Correspondance de Voltaire/1740/Lettre 1341

Correspondance de Voltaire/1740
Correspondance : année 1740GarnierŒuvres complètes de Voltaire, tome 35 (p. 504-505).

1341. — DE FRÉDÉRIC II, ROI DE PRUSSE.
Wesel, 5 septembre.

De votre passeport muni,
Et d’un certain petit mémoire,
S’en vint ici le sieur Hony[1],
En s’applaudissant de sa gloire.

Ah ! digne apôtre de Bacchus,
Ayez pitié de ma misère !

De votre vin je ne bois plus ;
J’ai la fièvre, c’est chose claire.

« Apollon, qui me fit ces vers,
Est dieu, dit-il, de médecine ;
Entendez ses charmants concerts,
Et sentez sa force divine. »

Je lus vos vers, je les relus ;
Mon âme en fut plus que ravie.
Heureux, dis-je, sont vos élus !
D’un mot vous leur rendez la vie.

Et le plaisir et la santé,
Que votre verve a su me rendre,
Et l’amour de l’humanité,
D’un saut me porteront en Flandre.

Enfin je verrai, dans huit jours,
Le dieu du Pinde et de Cvthère ;
Entre les Arts et les Amours,
Cent fois j’embrasserai Voltaire.

Partez, Hony, mon précurseur ;
Déjà mon esprit vous devance ;
L’intérêt est votre moteur ;
Le mien, c’est la reconnaissance.

J’attends le jour de demain comme étant l’arbitre de mon sort, la marque caractéristique de la fièvre ou de ma guérison. Si la fièvre ne revient plus, je serai mardi ( de demain en huit) à Anvers, où je me flatte du plaisir de vous voir avec la marquise. Ce sera le plus charmant jour de ma vie. Je crois que j’en mourrai ; mais du moins on ne peut choisir de genre de mort plus aimable.

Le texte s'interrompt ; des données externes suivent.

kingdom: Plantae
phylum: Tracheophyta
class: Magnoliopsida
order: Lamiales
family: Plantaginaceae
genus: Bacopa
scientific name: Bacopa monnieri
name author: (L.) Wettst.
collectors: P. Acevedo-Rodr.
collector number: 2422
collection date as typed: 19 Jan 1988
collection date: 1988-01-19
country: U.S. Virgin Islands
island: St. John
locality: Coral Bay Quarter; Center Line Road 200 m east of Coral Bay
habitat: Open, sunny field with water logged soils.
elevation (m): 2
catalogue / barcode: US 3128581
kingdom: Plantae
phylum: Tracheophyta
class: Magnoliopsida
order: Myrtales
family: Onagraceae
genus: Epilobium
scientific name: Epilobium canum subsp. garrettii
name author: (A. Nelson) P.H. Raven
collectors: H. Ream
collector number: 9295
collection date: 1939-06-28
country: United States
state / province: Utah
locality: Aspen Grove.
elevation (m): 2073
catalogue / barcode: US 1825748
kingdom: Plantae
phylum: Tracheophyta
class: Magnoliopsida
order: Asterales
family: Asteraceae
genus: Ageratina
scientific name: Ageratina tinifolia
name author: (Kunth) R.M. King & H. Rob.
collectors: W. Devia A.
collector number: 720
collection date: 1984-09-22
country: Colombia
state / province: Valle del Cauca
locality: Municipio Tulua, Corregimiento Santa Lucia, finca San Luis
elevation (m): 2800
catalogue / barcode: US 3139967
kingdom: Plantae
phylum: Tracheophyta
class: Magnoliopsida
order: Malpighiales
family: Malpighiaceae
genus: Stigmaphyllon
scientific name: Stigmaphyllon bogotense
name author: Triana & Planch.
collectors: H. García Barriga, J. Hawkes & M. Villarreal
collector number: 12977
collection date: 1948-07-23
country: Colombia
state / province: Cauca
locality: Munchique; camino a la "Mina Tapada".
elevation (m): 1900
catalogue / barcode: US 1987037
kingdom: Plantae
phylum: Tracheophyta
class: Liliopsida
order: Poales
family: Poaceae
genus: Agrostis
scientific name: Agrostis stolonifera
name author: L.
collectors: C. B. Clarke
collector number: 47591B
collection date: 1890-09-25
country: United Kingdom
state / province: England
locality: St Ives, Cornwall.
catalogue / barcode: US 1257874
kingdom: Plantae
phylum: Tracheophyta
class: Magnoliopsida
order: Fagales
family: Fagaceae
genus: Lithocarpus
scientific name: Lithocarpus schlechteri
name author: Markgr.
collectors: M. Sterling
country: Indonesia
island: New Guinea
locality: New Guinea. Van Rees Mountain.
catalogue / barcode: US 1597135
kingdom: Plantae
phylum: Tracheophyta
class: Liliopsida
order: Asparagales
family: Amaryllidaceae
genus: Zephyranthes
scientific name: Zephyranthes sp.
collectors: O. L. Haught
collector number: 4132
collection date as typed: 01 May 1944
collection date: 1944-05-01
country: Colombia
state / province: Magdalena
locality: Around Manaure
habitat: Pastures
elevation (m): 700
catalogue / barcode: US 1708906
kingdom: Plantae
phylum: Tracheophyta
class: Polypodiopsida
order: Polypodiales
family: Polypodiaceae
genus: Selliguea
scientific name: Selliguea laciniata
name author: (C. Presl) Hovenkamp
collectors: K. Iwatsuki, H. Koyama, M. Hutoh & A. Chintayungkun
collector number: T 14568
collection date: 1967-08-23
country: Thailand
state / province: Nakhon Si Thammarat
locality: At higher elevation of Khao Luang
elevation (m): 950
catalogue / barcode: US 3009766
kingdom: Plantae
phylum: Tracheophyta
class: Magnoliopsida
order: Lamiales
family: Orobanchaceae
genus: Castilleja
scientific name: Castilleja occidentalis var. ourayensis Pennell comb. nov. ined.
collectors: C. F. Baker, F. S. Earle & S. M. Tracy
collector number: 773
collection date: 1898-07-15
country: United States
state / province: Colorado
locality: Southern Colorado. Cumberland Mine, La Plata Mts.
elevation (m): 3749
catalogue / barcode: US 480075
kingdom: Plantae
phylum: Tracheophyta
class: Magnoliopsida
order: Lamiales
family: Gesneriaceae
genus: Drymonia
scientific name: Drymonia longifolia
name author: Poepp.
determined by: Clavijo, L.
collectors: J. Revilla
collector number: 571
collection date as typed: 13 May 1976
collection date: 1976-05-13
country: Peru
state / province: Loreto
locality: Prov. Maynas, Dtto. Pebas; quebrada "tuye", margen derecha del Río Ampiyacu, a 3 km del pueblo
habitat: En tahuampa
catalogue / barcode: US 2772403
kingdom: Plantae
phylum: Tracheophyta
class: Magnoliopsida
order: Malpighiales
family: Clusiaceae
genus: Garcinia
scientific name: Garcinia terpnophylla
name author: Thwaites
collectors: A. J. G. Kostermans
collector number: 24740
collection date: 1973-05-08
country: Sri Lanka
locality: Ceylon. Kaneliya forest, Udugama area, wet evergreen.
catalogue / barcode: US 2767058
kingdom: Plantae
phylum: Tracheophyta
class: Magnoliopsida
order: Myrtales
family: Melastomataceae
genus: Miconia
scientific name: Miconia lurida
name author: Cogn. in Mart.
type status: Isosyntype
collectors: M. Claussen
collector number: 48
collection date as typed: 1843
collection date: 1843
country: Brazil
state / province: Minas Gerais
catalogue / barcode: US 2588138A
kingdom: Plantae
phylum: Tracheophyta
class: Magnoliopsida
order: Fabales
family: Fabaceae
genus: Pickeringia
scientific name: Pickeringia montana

Adieu, mon cher Voltaire ; je vous embrasse mille fois.

Fédéric.

  1. Cette lettre, commençant par sept stances, est la réponse à sept autres
    stances qui sont dans le tome VII, à la date du 26 août 1740, et dont Voltaire
    avait chargé le marchand de vin Hony, nommé dans la lettre 1759.